L’ex-leader de Femen Québec Kseniya Chernyshova a été arrêtée à New York il y a deux semaines et elle fait face à un chef d’accusation pour prostitution, selon ce que rapportait La Presse mercredi. Elle-même dément formellement ce reproche. Elle tourne présentement un documentaire sur le sujet. « C’est très malheureux, commente la Femen Neda Topaloski. Kseniya a quitté le mouvement il y a un peu moins de deux ans. Depuis ce temps, elle ne travaille plus avec Femen et n’a plus de contacts avec Femen. Elle fait ses projets personnels et elle utilise le nom de Femen pour leur promotion. On se bat depuis la fondation du mouvement pour les droits des femmes et contre l’industrie du sexe, et je pense qu’elle va dans le sens inverse dans sa réflexion. »
12 commentaires
  • Nadia Alexan - Abonnée 1 décembre 2016 03 h 57

    Bravo aux Femens qui protestent l'injustice!

    Chapeau aux Femenes qui ont le courage de protester. Au moins, il y'a des citoyens qui s'opposent à l'injustice. Malgré toutes les condamnations, la culture du viol est toujours présente.
    D'autre part, il faut déplorer le fait qu'on privatise le travail des policiers aux agents qui n'ont pas la formation nécessaire pour conduire des arrestations. C'est vraiment honteux!

    • Michel Bouchard - Abonné 1 décembre 2016 10 h 06

      Les agents de sécurité n'ont pas le pouvoir d'arrestation, tout simplement.

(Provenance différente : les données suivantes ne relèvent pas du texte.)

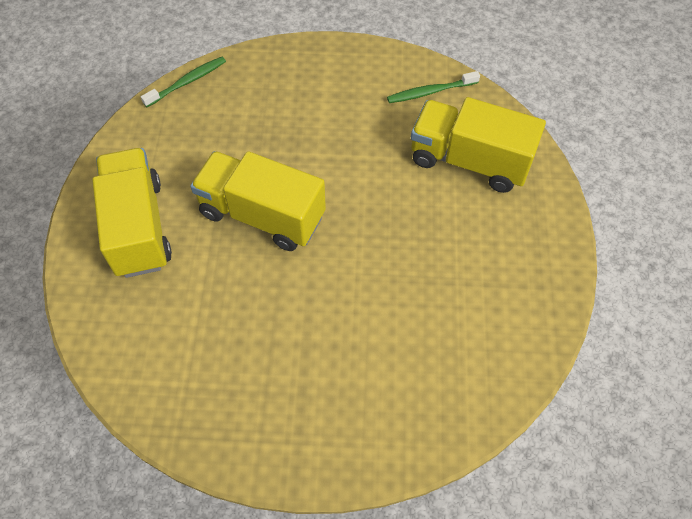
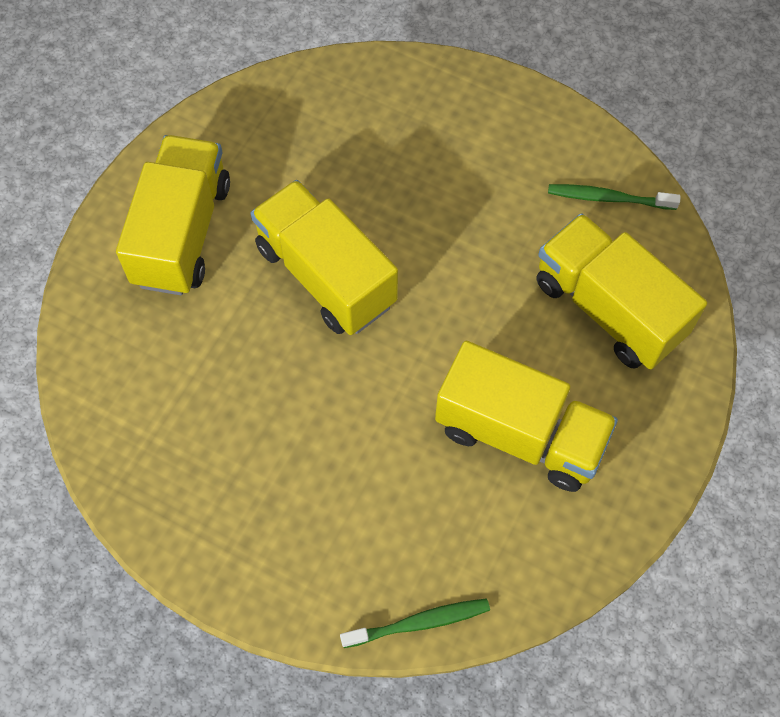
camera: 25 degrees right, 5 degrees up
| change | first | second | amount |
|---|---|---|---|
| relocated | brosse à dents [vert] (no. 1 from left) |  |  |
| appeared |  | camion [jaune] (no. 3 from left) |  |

La Femen arrétée ne pourra -t-elle pas poursuivre les agents de sécurité qui l'ont traînée et d'avoir utilisé sur elle une force déraisonable ? Ce que les agents de sécurité auraient du faire c'est de l'isoler et non pas de de la traîner comme une poubelle.

      (..) Vous avez raison d'écrire qu'ils n'ont pas la formation nécessaire, ils agissent comme des imbéciles.

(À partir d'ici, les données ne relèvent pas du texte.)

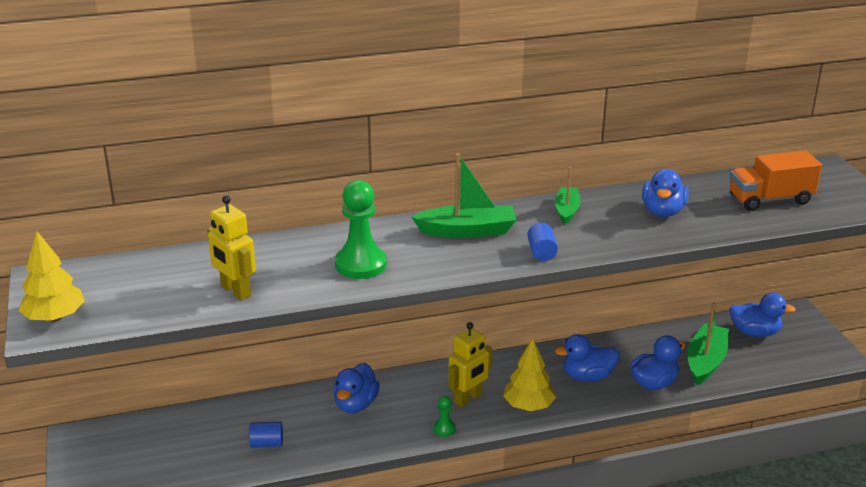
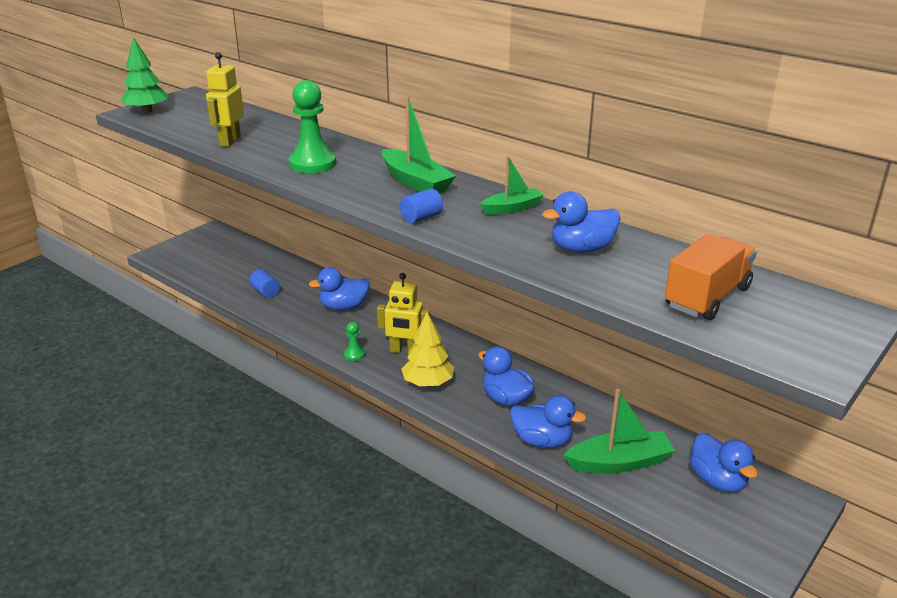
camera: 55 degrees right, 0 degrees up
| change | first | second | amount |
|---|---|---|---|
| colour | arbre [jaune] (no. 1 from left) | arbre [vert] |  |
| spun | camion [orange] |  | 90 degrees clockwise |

  • Hélène Gervais - Abonnée 1 décembre 2016 06 h 56

    Elles sont courageuses ....

    ces jeunes femmes; de la façon qu'elles ont été traitées cependant, c'est autre chose. J'espère qu'elles ne seront pas pénalisées et qu'elles ont de bons avocats.

  • Sylvain Rivest - Inscrit 1 décembre 2016 08 h 32

    ça prend des femmes pour faire preuve de courage

    c'est tellement facile de battre une femme surtout seule contre une gang de gros bras courageux. Elles devraient se faire accompagner d'une dizaine de colosse pour donner une mornif à ces valeureux "douch bag".

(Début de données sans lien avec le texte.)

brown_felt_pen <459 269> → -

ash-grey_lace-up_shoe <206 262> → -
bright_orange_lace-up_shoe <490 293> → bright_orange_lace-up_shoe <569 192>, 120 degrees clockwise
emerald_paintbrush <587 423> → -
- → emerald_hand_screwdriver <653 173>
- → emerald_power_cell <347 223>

    Le monde me dégoutte de plus en plus.

    Quand est-ce qu'on fait un "reset" de cette société?

  • Renée Lavaillante - Abonnée 1 décembre 2016 08 h 54

    Tenues

    Étrange. Une femme se présente publiquement en tenue de Femen, et on l'accuse d'exhibitionnisme, et une autre en tenue d'islamiste radicale et on déclare "les femmes s'habillent comme elles veulent".
    Sans compter qu'un homme torse nu n'est jamais inquiété.

  • Jean-Pierre Gagnon - Abonné 1 décembre 2016 08 h 55

    Éloge de la bêtise féministe...

    Je ne comprends pas que LE DEVOIR accorde autant d'importance à des activistes féministes dont le nombre frise le zéro...

    • Jean-Pierre Audet - Abonné 1 décembre 2016 14 h 04

      Éloge de votre part de la bêtise anti-féministe.

    • Marc Therrien - Abonné 1 décembre 2016 22 h 31

      Peut-être parce que les phénomènes exceptionnels sont les plus éclairants et qu'on trouve davantage de vérité en dehors de l'évidence.